Ancaman Konflik Iran-Israel terhadap Ekspor Indonesia: Menyoroti Kritisnya Selat Hormuz
Jakarta – Ketegangan geopolitik antara Iran dan Israel memunculkan kekhawatiran serius bagi stabilitas ekonomi global, termasuk Indonesia. Hasran, Peneliti dan Analis Kebijakan dari Center for Indonesian Policy Studies (CIPS), memperingatkan bahwa konflik ini berpotensi besar menggerus kinerja dan surplus ekspor Indonesia. Salah satu faktor utama yang menjadi sorotan adalah ancaman penutupan Selat Hormuz oleh Pemerintah Iran, yang dapat memicu lonjakan biaya pengiriman dan transportasi logistik.
Menurut Hasran, penutupan jalur maritim strategis ini akan memaksa kapal-kapal untuk memilih rute alternatif yang jauh kurang efisien. Dampaknya tidak main-main. Energy Information Administration (EIA) bahkan memproyeksikan bahwa disrupsi di Selat Hormuz akan memiliki implikasi besar terhadap pasar energi di negara-negara ekonomi raksasa Asia seperti Tiongkok, India, Jepang, dan Korea Selatan. Pernyataan ini disampaikan Hasran dalam keterangannya di Jakarta pada Rabu, 25 Juni 2025.
Padahal, Indonesia telah mencatatkan rekor membanggakan dengan surplus neraca perdagangan selama lima tahun berturut-turut. Data terbaru menunjukkan, pada Mei 2025, surplus neraca perdagangan Indonesia mencapai US$4,9 miliar, melonjak signifikan sebesar 2.962 persen secara bulanan (mtm) dibandingkan surplus US$160 juta pada April 2025. Keberlanjutan tren positif ini terancam oleh eskalasi konflik.

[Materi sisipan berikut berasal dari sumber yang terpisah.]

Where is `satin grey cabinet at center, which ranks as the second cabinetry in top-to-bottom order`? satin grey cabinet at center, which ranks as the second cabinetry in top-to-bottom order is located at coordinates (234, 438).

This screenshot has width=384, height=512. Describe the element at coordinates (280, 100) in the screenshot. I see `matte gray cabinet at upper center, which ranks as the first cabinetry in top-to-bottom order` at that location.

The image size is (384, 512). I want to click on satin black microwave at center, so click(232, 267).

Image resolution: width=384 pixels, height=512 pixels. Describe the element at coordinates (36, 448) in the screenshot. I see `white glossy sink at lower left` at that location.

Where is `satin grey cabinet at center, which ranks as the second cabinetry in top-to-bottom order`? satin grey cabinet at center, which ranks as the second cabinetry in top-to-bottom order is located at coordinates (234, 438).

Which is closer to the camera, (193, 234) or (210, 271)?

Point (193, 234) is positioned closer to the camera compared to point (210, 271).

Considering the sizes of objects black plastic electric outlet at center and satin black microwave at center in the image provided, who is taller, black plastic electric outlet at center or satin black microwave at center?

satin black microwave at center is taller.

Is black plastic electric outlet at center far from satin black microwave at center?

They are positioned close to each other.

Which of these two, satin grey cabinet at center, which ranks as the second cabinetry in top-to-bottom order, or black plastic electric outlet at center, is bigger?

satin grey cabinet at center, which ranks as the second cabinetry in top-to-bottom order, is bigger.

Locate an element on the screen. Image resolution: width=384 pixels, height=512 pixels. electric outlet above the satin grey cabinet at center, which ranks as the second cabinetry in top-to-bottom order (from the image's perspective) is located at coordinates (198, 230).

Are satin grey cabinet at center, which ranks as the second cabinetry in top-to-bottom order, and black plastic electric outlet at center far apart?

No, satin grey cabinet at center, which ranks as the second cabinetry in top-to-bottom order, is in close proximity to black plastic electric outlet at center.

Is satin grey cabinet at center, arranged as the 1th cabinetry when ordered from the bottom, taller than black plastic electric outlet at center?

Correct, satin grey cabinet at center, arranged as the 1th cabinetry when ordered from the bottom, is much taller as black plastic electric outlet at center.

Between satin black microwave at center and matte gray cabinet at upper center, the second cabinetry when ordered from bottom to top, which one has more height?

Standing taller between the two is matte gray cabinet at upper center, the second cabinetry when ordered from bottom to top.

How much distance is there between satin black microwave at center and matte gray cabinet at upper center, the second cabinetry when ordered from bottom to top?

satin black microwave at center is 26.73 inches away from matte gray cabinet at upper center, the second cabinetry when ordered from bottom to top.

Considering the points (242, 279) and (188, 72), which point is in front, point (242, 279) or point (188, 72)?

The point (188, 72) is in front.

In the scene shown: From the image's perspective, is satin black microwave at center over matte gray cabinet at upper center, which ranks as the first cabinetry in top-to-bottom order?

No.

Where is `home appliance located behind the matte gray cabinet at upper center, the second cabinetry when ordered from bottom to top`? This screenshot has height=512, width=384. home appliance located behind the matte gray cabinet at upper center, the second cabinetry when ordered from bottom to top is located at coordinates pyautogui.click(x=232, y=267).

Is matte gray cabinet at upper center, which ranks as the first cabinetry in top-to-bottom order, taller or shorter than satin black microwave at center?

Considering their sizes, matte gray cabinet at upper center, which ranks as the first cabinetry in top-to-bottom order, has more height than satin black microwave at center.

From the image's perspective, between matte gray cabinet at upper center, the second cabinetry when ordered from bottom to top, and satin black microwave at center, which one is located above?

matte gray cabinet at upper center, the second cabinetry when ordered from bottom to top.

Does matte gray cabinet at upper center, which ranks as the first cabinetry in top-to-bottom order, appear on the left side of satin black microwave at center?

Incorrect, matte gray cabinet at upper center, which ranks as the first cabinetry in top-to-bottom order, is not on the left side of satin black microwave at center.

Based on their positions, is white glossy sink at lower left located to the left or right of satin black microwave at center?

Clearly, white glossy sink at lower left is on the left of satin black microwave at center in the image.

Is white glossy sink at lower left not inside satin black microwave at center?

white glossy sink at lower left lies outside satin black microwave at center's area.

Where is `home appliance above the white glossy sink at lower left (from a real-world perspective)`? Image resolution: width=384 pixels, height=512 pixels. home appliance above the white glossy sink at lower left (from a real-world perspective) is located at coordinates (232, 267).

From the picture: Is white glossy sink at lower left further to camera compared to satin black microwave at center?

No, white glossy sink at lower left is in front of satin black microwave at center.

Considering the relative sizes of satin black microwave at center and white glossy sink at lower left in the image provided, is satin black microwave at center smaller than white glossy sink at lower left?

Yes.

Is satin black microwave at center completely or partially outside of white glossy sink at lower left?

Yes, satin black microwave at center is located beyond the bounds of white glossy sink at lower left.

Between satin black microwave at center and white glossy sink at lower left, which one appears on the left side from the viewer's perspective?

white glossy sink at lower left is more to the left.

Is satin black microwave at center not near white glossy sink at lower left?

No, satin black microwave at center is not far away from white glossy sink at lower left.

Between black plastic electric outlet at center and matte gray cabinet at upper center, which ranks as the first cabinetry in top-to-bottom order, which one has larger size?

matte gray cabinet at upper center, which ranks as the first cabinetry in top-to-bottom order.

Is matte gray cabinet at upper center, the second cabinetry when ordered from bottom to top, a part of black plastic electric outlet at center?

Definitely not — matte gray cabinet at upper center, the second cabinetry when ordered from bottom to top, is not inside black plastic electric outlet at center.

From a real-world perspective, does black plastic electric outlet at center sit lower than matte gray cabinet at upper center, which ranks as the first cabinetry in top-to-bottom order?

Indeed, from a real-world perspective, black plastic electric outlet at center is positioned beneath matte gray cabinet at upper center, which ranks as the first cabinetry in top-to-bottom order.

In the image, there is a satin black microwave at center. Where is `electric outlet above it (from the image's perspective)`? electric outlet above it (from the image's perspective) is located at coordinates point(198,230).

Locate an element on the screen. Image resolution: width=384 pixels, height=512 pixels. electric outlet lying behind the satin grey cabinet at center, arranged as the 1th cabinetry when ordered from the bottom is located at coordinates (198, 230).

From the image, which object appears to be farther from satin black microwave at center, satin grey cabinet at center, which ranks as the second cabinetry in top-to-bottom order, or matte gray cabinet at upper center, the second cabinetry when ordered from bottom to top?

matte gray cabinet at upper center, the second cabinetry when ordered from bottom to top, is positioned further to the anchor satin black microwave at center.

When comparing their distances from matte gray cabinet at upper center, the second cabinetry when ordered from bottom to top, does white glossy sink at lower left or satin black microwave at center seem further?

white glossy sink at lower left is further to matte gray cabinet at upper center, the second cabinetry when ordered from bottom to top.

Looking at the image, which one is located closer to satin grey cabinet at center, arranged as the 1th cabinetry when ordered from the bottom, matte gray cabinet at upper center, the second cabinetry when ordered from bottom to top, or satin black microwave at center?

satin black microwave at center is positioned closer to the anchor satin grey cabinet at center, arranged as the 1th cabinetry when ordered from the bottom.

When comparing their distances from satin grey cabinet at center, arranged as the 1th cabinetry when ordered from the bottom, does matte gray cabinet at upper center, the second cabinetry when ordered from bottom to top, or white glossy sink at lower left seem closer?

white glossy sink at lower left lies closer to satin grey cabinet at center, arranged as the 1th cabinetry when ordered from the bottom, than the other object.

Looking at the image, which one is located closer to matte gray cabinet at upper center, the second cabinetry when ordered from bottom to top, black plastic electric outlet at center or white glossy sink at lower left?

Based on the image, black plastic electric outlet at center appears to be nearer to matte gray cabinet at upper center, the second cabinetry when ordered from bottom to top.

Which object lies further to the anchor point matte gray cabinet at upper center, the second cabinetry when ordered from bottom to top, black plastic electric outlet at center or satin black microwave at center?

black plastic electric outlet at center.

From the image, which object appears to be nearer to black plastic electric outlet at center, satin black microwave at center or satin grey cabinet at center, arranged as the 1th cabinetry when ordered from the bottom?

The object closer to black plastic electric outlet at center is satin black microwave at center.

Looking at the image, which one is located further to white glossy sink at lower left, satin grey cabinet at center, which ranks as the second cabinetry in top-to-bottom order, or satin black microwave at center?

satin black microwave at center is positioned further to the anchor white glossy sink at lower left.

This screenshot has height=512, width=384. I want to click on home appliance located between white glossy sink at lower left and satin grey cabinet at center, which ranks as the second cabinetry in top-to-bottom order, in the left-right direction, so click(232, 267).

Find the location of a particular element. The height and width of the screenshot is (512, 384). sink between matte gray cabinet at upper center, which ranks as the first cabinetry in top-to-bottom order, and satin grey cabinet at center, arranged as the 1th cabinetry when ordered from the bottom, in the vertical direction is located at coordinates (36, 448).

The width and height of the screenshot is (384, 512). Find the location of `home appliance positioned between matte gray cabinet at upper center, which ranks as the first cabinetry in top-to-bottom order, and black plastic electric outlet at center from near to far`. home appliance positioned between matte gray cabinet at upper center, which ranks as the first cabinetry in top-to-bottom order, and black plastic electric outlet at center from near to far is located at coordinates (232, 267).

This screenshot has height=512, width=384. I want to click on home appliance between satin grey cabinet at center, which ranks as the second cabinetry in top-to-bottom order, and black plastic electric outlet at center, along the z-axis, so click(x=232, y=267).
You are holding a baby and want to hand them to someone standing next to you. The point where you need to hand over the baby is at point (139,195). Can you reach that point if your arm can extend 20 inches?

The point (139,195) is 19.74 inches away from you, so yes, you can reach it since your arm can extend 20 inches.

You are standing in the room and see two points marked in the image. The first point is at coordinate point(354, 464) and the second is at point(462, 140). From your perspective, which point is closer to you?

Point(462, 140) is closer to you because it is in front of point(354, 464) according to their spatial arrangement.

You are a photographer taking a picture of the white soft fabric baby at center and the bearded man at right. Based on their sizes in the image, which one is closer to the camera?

Ketegangan yang meningkat antara Israel dan Iran secara fundamental mengancam stabilitas perdagangan global. Salah satu konsekuensi paling nyata adalah potensi terganggunya pasokan minyak dunia. Hasran menjelaskan, gangguan pasokan minyak ini sangat mungkin mempengaruhi perdagangan Indonesia, baik dari sisi lonjakan biaya logistik maupun penurunan permintaan dari negara-negara mitra dagang utama. Perlu dicatat, Selat Hormuz merupakan arteri vital yang dilalui sekitar 20 persen dari total transaksi minyak dunia pada tahun 2024.
Meskipun Amerika Serikat hanya mengimpor sekitar 7 persen minyaknya melalui Selat Hormuz, potensi disrupsi pasokan global dapat memicu pergeseran permintaan minyak dari jalur tersebut ke produsen alternatif, termasuk Amerika Serikat sendiri yang juga terlibat dalam konflik ini. Kondisi ini dapat mendorong kenaikan tajam harga minyak dunia. Kenaikan harga minyak secara langsung berdampak pada perdagangan Indonesia, di mana permintaan ekspor bisa terganggu akibat biaya tinggi yang timbul dalam proses pengiriman logistik. Lebih jauh, gangguan pasokan minyak ke negara-negara pengimpor utama berpotensi menghambat aktivitas ekonomi mereka, yang pada akhirnya akan mengurangi permintaan terhadap barang ekspor dari Indonesia.
Menyikapi tantangan ini, Hasran mendorong pemerintah untuk berperan aktif dalam mendorong upaya perdamaian di kawasan Timur Tengah. Konflik yang terus bereskalasi akan berdampak luas pada ekonomi dunia karena mengganggu jalur distribusi energi global. Kendati demikian, Hasran menekankan bahwa besarnya dampak yang akan dirasakan Indonesia sangat bergantung pada seberapa lama penutupan Selat Hormuz berlangsung.
Selain itu, pemerintah juga perlu mempertimbangkan penghapusan hambatan non-tarif dalam impor pangan dan barang strategis lainnya. Di tengah meningkatnya biaya logistik dan produksi global, biaya tambahan akibat kuota, perizinan yang berbelit, atau regulasi yang tidak relevan hanya akan memperparah beban importir dan konsumen. “Penghapusan hambatan non-tarif dalam impor pangan dan barang strategis sudah sejak lama menjadi sesuatu yang layak dipertimbangkan, mengingat dampaknya yang memunculkan biaya tambahan, waktu yang lebih panjang, dan inefisiensi rantai pasok,” tegas Hasran.